Over the next five years, he and Detzner worked together to develop the curriculum “Helping Youth Succeed: Bicultural Parenting in Southeast Asian Families.” The pair had the curriculum translated into Cambodian, Hmong, Lao, and Vietnamese. Discovering there was only a modest amount of social science research related to Asian American families, Xiong continued his education and earned a Ph.D. from the University of Minnesota in the Family Social Science Department.

 After teaching for two years at Iowa State University, Xiong returned to the Twin Cities to be close to his family and work in an area with a vibrant immigrant community. In 2006, while teaching in General College at the U of MN, Xiong became the first Hmong tenured professor at a research university in the United States. Xiong joined the faculty in Family Social Science in the fall of 2007 and is currently working on several projects.

Collaborating with seven non-profit agencies, Xiong is working on a community engagement project funded by Blue Cross and Blue Shield. This is the first year of a training model that will bring together various groups of people: business leaders, medical providers, clan leaders, spiritual and religious leaders, group leaders, and influential community leaders. These leaders will receive training and become tobacco educators in their community throughout Minnesota. The premise is to access the larger community through various channels with a consistent and unified message instead of each group working independently. Because of their connection to the community, they will penetrate community-educating the leaders on the consequence of tobacco usage in addition to seeing the value in a tobacco-free community. The mentoring and training model will be developed to encourage self sufficiency and momentum of communicating the message through a wide network of leaders. This model will be tested and, if successful, the team will add parent education and other components into the program.

In 2006, Xiong received an 18 month grant from ClearWay Minnesota, an independent, nonprofit organization that focuses on the health of Minnesotans by reducing the harm caused by tobacco.
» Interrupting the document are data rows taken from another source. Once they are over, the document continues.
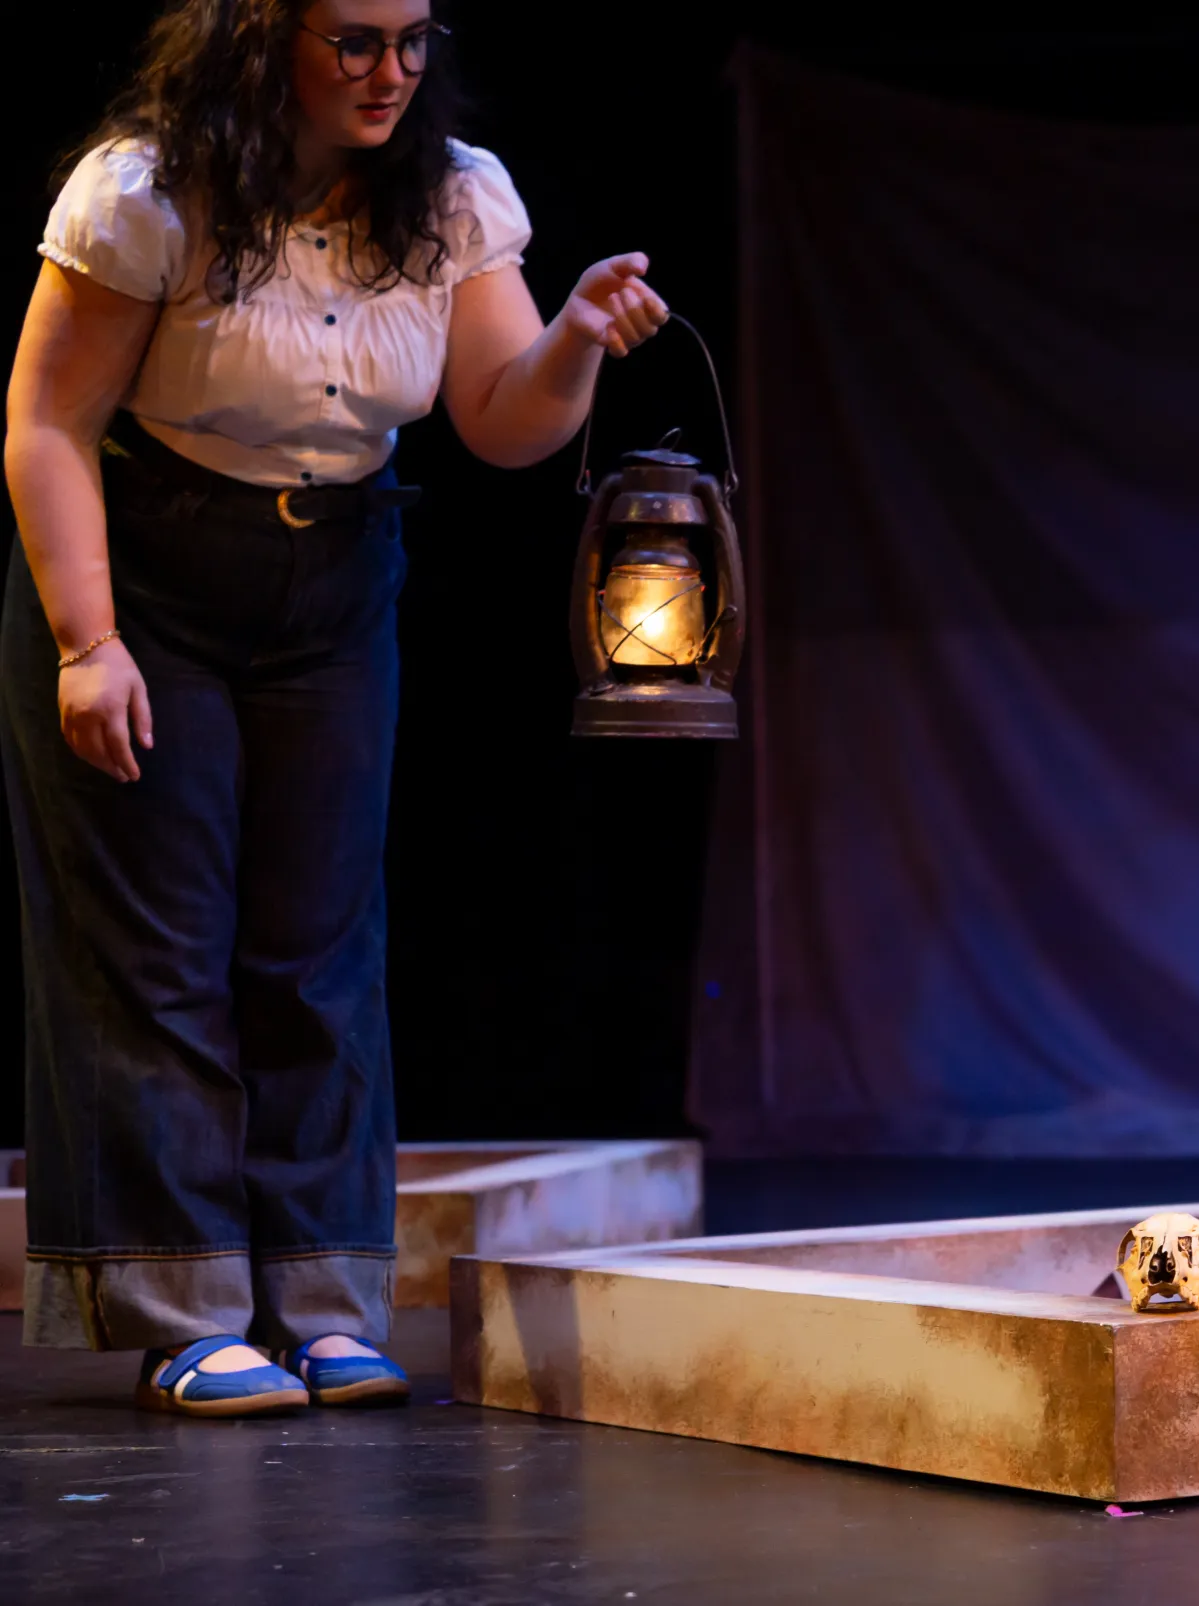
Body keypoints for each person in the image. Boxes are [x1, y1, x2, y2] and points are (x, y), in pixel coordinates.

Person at [1, 0, 669, 1414]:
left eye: (413, 40)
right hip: (152, 571)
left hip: (338, 576)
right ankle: (185, 1302)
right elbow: (47, 420)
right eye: (353, 41)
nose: (390, 73)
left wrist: (578, 339)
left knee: (317, 946)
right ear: (266, 37)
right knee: (163, 939)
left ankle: (319, 1295)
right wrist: (86, 640)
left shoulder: (450, 193)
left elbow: (499, 416)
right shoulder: (152, 188)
ClearWay Minnesota’s mission is to enhance life for all Minnesotans by reducing tobacco use and exposure to secondhand smoke through research, action, and collaboration. The grant funded a pilot study “Intervention Approaches to Reduce Tobacco Use Among Southeast Asian Communities” that revealed which intervention models work with specific Southeast Asian communities. The project was completed in August and the final report is due December 2008.

This fall Xiong is launching a bilingual project that will be the first in the nation. He will be working with Jackson Magnet School in St. Paul, the English Language Learners (ELL) Program at St. Paul Public Schools, and Concordia University. The program will teach Academic Hmong in reading and writing so that the student’s acquisition of English as their second language will be much richer and fuller.

The premise of the project is that if children receive a strong understanding of their first language, they will learn a second language successfully. During the Pre-K year they will be taught in Hmong 70 percent and English 30 percent. For the first grade the Hmong/English ratio will be 55/45; second Grade 30/70 and by the third grade they will be taught 90 percent in English and 10 percent in Hmong. The actual research program begins fall 2008.

Xiong’s cutting-edge research and creation of new knowledge significantly contributes to Southeast Asian refugees transition to living in Minnesota and helps those working with refugees to better understand the personal and cultural challenges they are experiencing. Xiong’s personal experience blended with his academic research helps forge the way for others by developing unique projects that connect immigrants to the community, education, and culture.